1992–93 saw the club reach the final of the Sussex Senior Cup, played at the old Goldstone Ground, former home to Brighton & Hove Albion, losing to Wick 3–1.

After six years in the top Division of the Sussex County League the 1996–97 season saw the club relegated back to the second division. They remained in the second division until the end of the 2005–06 when they went back up as champions.

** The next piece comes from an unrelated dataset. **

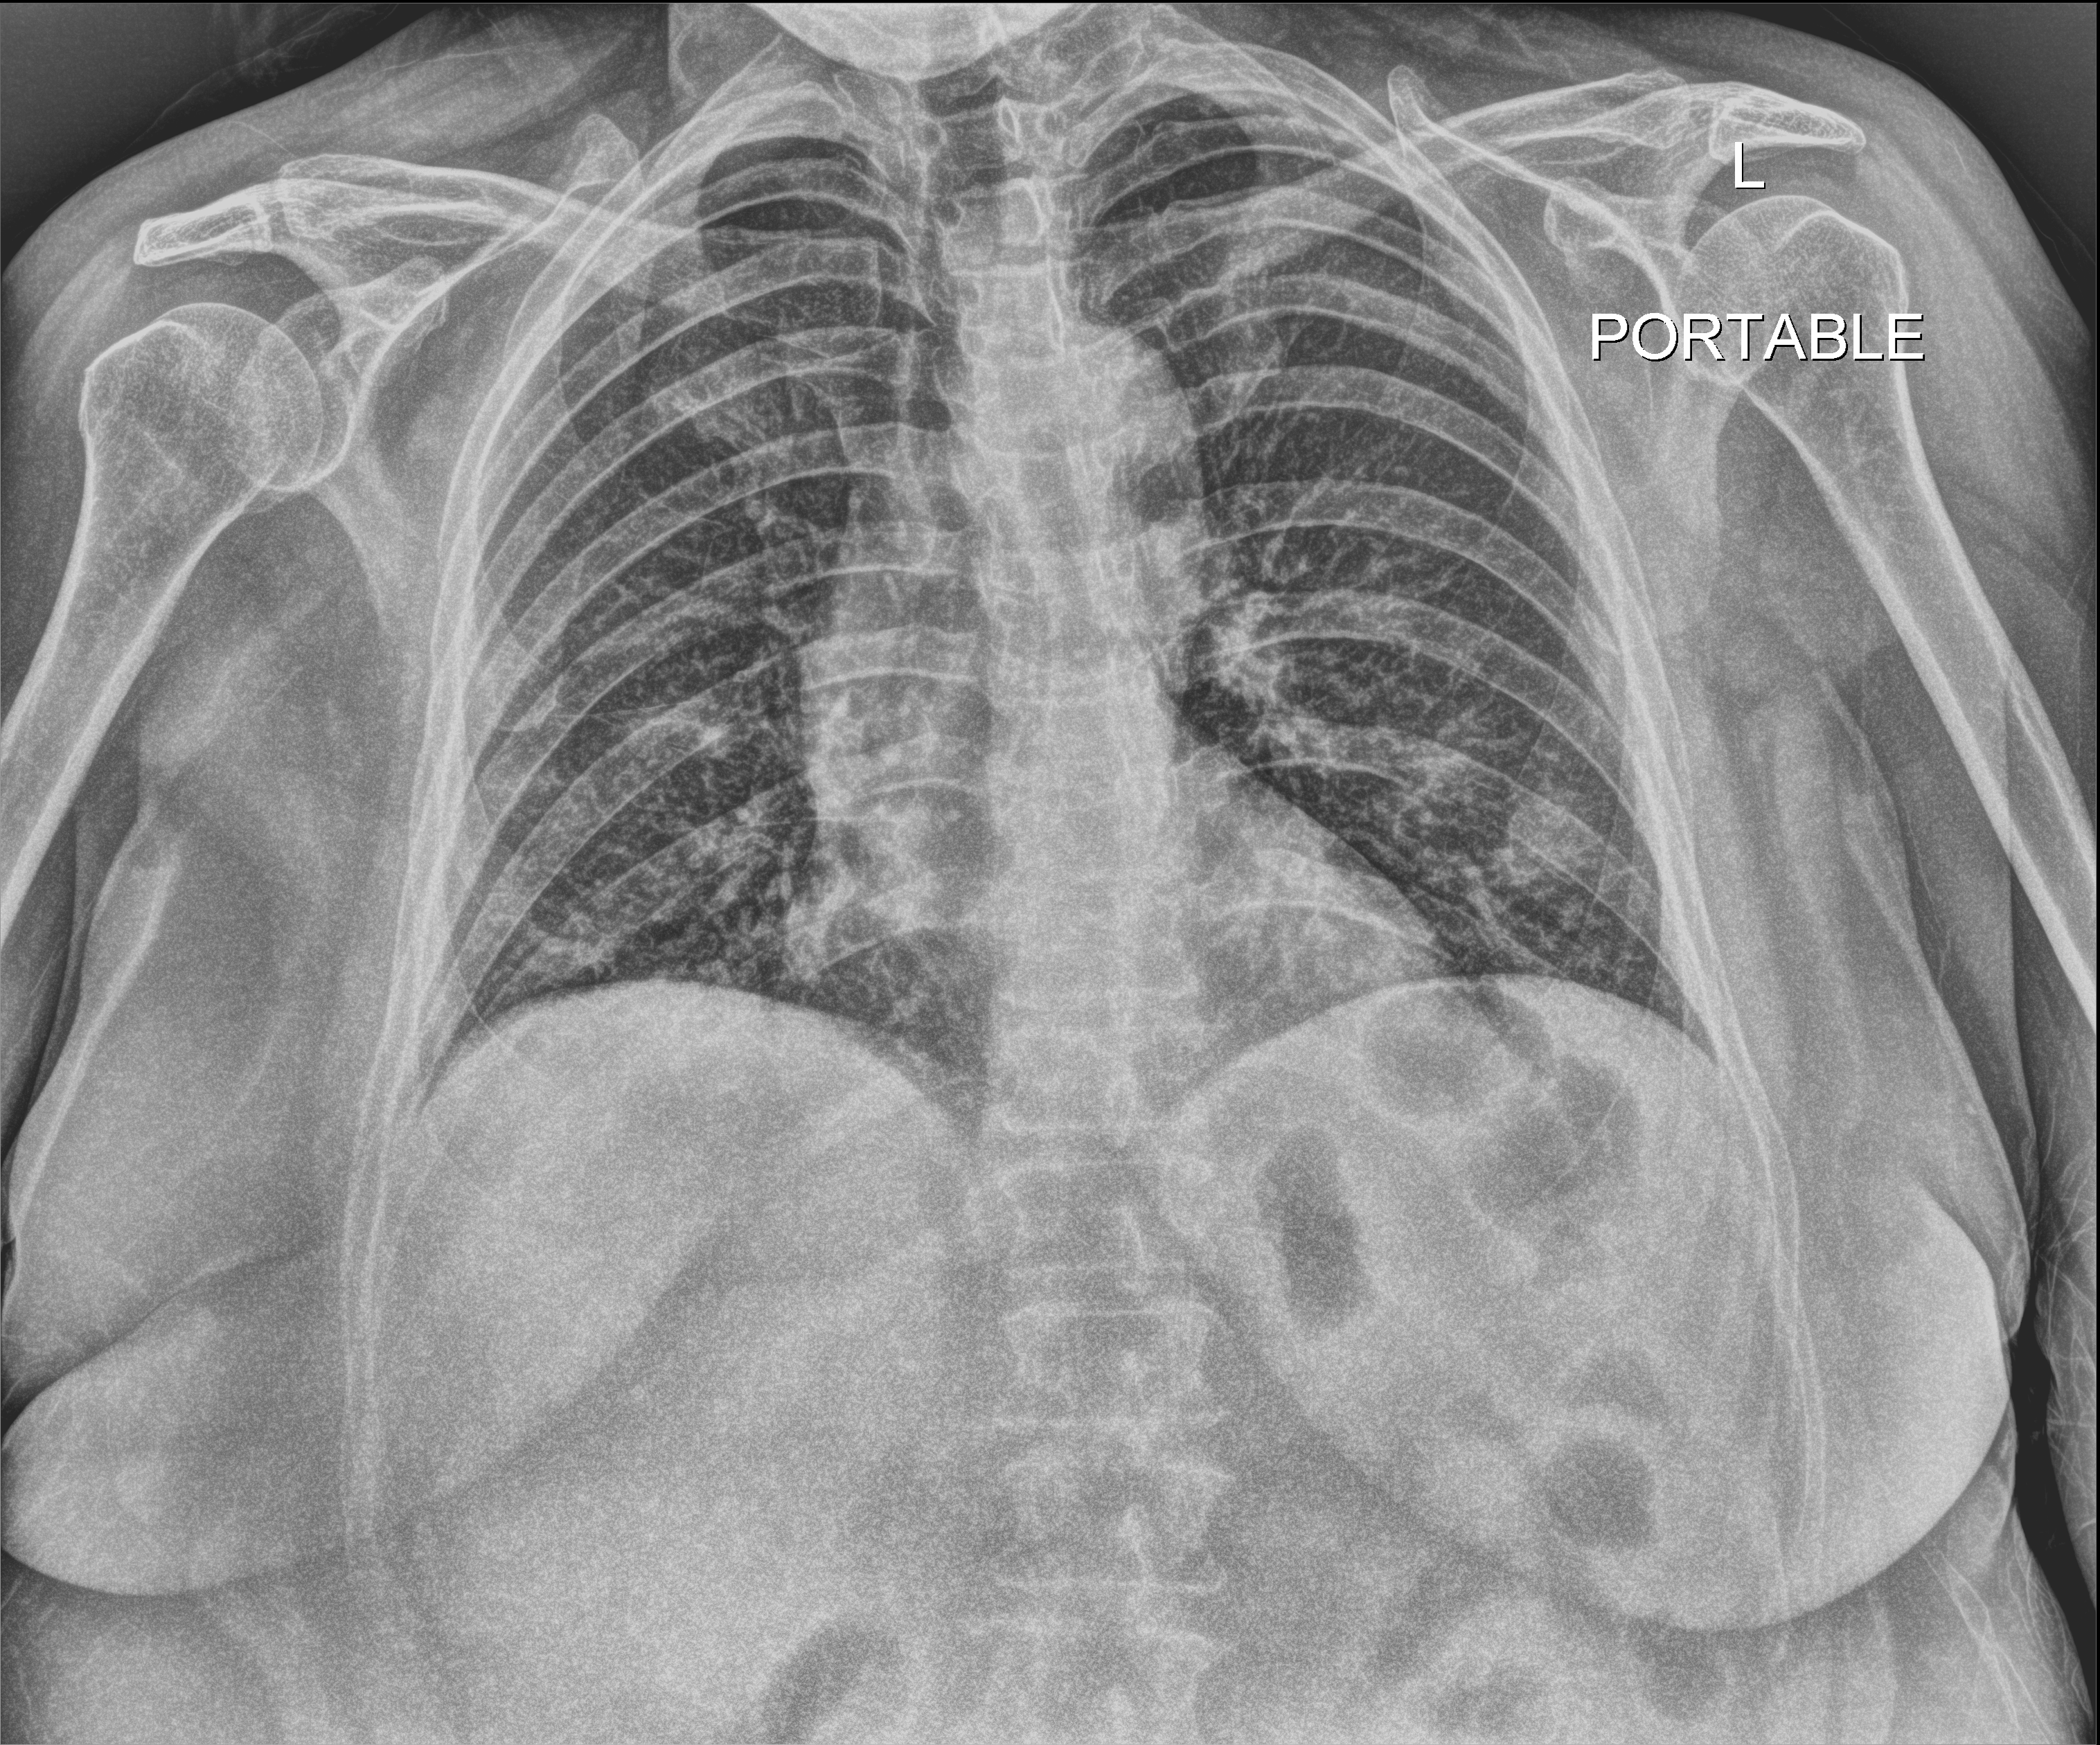
Chest X-ray; anteroposterior (AP) projection. Patient hospitalised with COVID-19; female, aged 60–74 years.
From the hospital-stay record, not from the radiograph (when in the stay this image was taken is not recorded): admitted to intensive care during this hospital stay: no.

The committees efforts off the field were recognised with the granting of the English National FAs Club Charter Standard award in 2009.

==Ground==

Oakwood play their home games at Oakwood Sports & Social Club, Oakwood Park, Tinsley Lane, Crawley, West Sussex, RH10 8AR.

==Honours==

- Sussex County League Division Two
  - Winners: 2005–06
  - Runners Up: 1989–90
- Sussex County League Division Three
  - Winners: 1984–85
- Southern Combination Football League Division One Cup
  - Runners Up: 2017–18
- Sussex County Division Two Cup
  - Winners: 1989–90
- Sussex Senior Cup
  - Runners Up: 1992–93
- Sussex FA Junior Cup
  - Runners Up: 1972–73, 1973–74
- Crawley League Division 1
  - Winners: 1973–74
- Crawley Senior Cup
  - Winners: 1973–74

==Club Records==
- Highest League Position:
  - 8th in Sussex County Division One: 1992–93
- FA CUP Best Performance
  - First Qualifying Round: 1990–91, 1997–98
- FA VASE Best Performance
  - First Round: 1988–89, 1989–90, 1991–92, 1992–93, 1993–94, 1999–00, 2001–02, 2004–05, 2006–07
- Highest Attendance:
  - 187 vs Alfold: 26 Oct 2024
- Biggest Win:
  - 8-0 vs Newhaven, 8 Nov 1997
- Biggest defeat:
  - 0-10 vs Shoreham, 24 Sep 2016 (FA Vase, 2nd Qualifying Round)
- Most appearances:
  - Gerald Manville - 385
  - Peter Brackpool - 319
  - Lee Butcher - 230
  - Glen Woodburn - 228
  - Joe Clark - 209
- Most goals:
  - Gerald Manville - 154
  - Zak Newman - 136
  - Paul Green - 105
  - Phil Richardson - 91

==Managers==

- Mark Gilbert (June 2011–present)
- Nathan Pullen, Joe Clark, Pat Massaro
- Matt Heasman
- Shaun Donnelly, Steve Bold
- John Mist (March 2009 – )*
- Lee Butcher (Dec 2007 – Mar 2009)
- Bob Pyle (Nov 2003 – Dec 2007)
- Mark Dunk (May 2003 – Nov 2003)
- Andy Maddox (May 2000 – May 2003)
- Neil Blackwell & Ali West (Jan 1998 – May 2000)
- Bryn Marshall (Sep 1996 – Jan 1998)
- Mark Richardson/Paul Crimmen (Sep 1995 – Sep 96)
- Alan Gould (Nov 1993 – Aug 1995)
- Bryn Marshall (Jan 1992 – Nov 1993)
- Tony Reece (Nov 1988 – Jan 1995)
- Rick Conley
- Tony Walker

==Reserves & Under 23s==
The team's second eleven played in the Sussex County League Reserve Section but moved to the Suburban Football League for the 2008-09

The club started an Under 23 side for the 2019–20 season playing in the Southern Combination Football League U23 West Division. Moved to the North Division for the 2021-22 campaign.

The 2024 season saw the addition of an Under 18 side competing in the SCFL. The club also re-introduced a reserve team (formerly DCK Maidenbower) which joined the Mid-Sussex Football League, competing in the Championship division.